HRfunc

Exploring the HRtree



WARNING ⚠️ The HRtree is an experimental community resource that currently contains a limited amount of HRFs contributed by the neuroimaging community. Over time we hope this community resource will grow, however currently functionality listed below is sub-optimal. Estimating your own HRFs or use of a canonical HRF for estimating neural activity may be required.


A core component of the HRfunc tool is the HRtree, a hybrid tree-hash table data structure that efficiently stores HRF estimates with rich detail of their origins. Leveraging this data structure users can filter the HRtree for experimental contexts of interest like age range or experimental task.

Key HRF Contexts


Here are the 10 primary contexts filterable within the HRfunc...
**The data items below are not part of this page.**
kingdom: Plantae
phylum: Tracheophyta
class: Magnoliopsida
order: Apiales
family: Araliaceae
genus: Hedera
  • method: The deconvolution method employed for estimating the HRF (i.e. 'toeplitz')
  • doi: DOI of paper describing dataset and HRF origin
  • ch_name: Channel name from which the HRF was estimated (i.e. 's1_d1_780')
  • study: Study name HRF was estimated for (i.e. 'p-cat')
  • task: Task name HRF was estimated from (i.e. 'flanker')
  • conditions: Experimental conditions (i.e. 'directional')
  • stimulus: The stimulus type (i.e. 'monitor')
  • intensity: The relative intensity of the stimulus centered around 1 (i.e. 0.5)
  • duration: The duration of the HRF estimate (i.e. 30.0)
  • protocol: The protocol name (i.e. 'gooble')
  • age_range: The age range of the subject pool used to estimate the HRF (i.e. 5.0 or -1.0 for pre-term infants)
  • demographics: The demographics of the subject pool used to estimate the HRF (i.e. ['female', 'black'])
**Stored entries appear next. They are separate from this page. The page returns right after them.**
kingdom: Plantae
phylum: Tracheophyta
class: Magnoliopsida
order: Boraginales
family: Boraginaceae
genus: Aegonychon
Finding Experimentally Relavent HRFs



There are a number of ways you can filter on these experimental contexts. Each context is inserted into a HRhash table alongside a pointer to it's tree node. The montage.branch() function accepts any of the 10 context items and returns a sub-tree that includes all nodes in the HRtree that matched your requested context.


import hrfunc as hrf

# Load a hrfunc montage
montage = hrf.montage('study_HRFs.json')
    
# Replace current HRtree with a sub-tree of context specific HRFs
montage.branch(age_range = [5, 6, 7, 8], task = ['stoop', 'n-back', 'tower of hanoi'])


The outputs of this branch call are similar, but may yeild HRFs with suboptimal similarity. It's recommended to then filter the tree which then does a weighted similarity check on each HRF within the tree and deletes any nodes that do not meet a threshold (defaulting too 95%)


# Filter your montage so it only contains HRFs of interest
montage.filter(threshold = 0.95) 


You can also leverage the K-D trees data structure to look within regions of interest. The specific k-d tree structure used enables us to quickly group together in uniquely shaped clusters like spheres and boxes.


# Filter your montage so it only contains HRFs of interest
montage.radius_search(optode, maximum_distance = 0.1)


A radius search operation was implemented within the HRtree but easily a custom box search could also be implemented, leveraging the k-d tree structure.